━━━━━ Working data
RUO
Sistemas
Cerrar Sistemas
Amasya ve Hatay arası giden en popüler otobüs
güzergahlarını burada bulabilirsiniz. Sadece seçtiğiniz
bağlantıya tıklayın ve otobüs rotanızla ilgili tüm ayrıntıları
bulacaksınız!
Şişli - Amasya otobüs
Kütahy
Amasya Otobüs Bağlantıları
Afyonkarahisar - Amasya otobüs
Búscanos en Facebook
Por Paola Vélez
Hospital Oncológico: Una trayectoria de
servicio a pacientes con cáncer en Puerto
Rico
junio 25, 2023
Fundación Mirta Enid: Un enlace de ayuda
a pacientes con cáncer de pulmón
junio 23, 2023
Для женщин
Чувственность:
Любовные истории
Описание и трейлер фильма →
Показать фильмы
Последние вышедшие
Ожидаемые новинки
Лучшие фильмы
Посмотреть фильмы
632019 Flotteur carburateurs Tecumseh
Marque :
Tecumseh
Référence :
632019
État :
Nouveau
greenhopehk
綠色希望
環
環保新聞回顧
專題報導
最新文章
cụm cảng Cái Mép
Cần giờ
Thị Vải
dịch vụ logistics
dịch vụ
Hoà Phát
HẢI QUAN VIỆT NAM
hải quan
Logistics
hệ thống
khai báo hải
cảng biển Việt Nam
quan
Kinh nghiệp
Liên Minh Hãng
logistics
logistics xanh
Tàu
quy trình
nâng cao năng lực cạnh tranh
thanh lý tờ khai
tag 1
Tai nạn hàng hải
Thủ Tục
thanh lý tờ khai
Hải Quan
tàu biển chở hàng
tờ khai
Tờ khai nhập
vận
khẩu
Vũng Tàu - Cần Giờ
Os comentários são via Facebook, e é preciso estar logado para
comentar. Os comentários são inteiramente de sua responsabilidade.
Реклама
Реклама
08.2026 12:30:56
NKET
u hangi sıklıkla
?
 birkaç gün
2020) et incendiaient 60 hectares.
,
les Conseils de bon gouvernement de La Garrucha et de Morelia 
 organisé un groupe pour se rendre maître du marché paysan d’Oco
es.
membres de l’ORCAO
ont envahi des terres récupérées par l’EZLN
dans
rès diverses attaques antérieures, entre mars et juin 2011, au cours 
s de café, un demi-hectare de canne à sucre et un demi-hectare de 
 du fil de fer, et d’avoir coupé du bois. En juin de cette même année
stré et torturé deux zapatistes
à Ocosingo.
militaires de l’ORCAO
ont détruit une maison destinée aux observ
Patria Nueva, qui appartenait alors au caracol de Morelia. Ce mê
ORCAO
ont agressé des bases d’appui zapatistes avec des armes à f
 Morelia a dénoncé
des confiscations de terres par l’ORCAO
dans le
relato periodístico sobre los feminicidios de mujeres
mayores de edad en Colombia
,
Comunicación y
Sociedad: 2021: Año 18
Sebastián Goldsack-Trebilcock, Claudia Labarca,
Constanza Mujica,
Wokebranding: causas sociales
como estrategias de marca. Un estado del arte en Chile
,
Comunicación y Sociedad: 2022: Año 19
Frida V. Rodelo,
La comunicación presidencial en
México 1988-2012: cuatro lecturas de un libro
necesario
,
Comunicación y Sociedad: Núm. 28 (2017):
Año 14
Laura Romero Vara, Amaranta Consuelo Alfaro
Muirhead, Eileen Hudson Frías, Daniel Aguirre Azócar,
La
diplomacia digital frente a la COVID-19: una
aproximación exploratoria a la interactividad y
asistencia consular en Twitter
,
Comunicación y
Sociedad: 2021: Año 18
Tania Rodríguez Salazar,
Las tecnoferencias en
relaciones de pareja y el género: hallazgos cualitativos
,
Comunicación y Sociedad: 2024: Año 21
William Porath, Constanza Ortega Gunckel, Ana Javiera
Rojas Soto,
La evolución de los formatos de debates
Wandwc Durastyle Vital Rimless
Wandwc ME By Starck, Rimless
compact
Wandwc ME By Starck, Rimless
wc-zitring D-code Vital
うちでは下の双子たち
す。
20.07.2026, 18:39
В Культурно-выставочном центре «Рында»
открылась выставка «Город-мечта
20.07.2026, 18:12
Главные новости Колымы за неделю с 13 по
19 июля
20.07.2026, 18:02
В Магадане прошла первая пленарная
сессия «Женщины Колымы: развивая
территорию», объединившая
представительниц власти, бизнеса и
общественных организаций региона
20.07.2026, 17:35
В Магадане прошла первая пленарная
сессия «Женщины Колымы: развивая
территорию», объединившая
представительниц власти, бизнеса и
━━━━━━━━━━
━━━━━ Working data
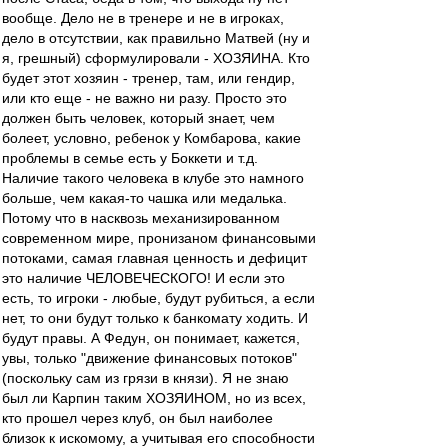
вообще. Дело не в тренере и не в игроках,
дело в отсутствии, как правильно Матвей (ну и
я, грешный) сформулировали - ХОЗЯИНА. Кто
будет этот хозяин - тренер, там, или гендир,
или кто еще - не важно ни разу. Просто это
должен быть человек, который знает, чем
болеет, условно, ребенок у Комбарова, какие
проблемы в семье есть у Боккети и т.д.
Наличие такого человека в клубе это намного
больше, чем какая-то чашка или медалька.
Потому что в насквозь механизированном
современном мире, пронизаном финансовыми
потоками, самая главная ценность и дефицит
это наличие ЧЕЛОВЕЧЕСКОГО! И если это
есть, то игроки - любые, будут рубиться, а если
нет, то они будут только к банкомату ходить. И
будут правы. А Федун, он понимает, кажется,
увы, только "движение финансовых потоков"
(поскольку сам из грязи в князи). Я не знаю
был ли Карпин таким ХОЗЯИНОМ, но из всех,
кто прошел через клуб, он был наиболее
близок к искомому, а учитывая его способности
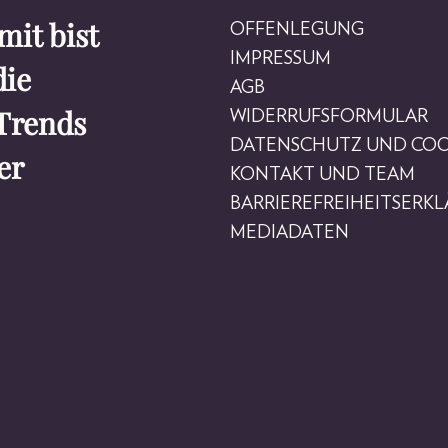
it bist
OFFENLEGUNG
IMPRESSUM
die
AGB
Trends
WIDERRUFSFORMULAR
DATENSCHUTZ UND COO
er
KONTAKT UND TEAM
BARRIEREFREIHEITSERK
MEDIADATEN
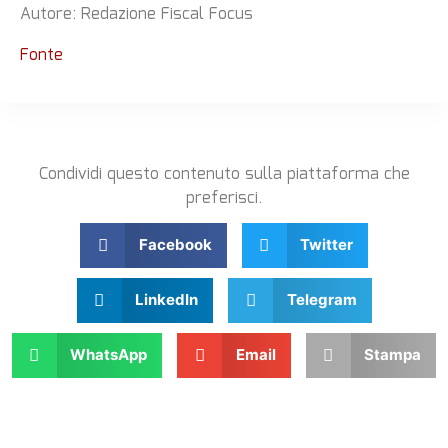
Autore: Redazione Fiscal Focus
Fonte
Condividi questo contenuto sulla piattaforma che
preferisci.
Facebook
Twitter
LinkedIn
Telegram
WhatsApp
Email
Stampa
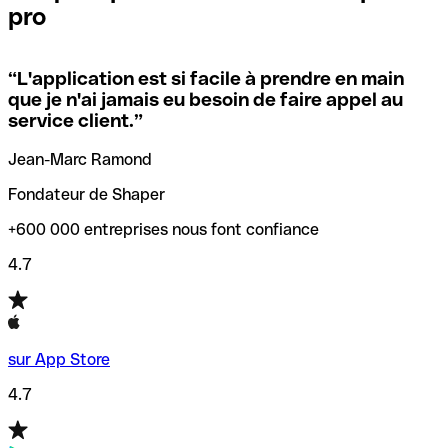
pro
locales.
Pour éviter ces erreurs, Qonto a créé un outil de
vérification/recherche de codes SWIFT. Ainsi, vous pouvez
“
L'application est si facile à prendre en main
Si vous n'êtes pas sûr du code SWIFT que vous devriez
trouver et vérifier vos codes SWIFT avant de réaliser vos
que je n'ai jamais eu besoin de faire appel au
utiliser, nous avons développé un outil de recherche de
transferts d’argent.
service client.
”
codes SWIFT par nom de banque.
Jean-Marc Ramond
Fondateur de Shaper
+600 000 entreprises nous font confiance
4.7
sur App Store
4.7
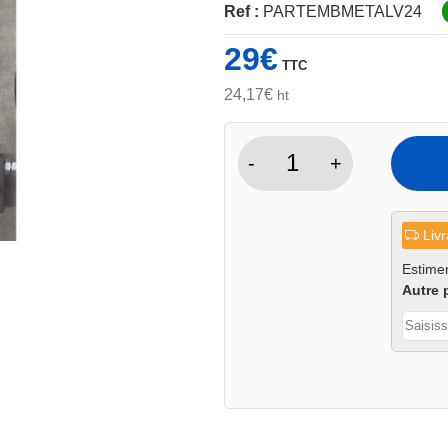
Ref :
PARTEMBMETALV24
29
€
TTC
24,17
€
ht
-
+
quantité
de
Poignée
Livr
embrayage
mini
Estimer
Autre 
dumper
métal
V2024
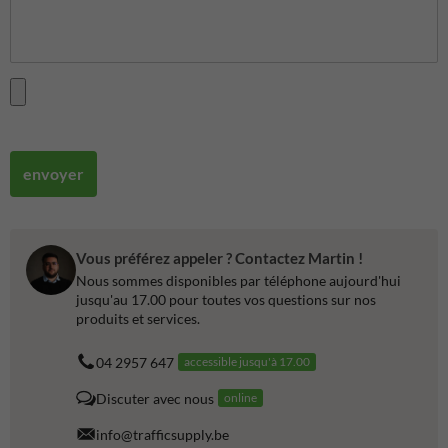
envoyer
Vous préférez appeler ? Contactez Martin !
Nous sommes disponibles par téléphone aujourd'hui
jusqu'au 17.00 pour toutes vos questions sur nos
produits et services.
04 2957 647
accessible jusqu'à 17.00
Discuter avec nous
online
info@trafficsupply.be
━━━━━━━━━━
Exercise description
Copy out every line in the records that contains the word "codes".

Response below
vérification/recherche de codes SWIFT. Ainsi, vous pouvez
trouver et vérifier vos codes SWIFT avant de réaliser vos
codes SWIFT par nom de banque.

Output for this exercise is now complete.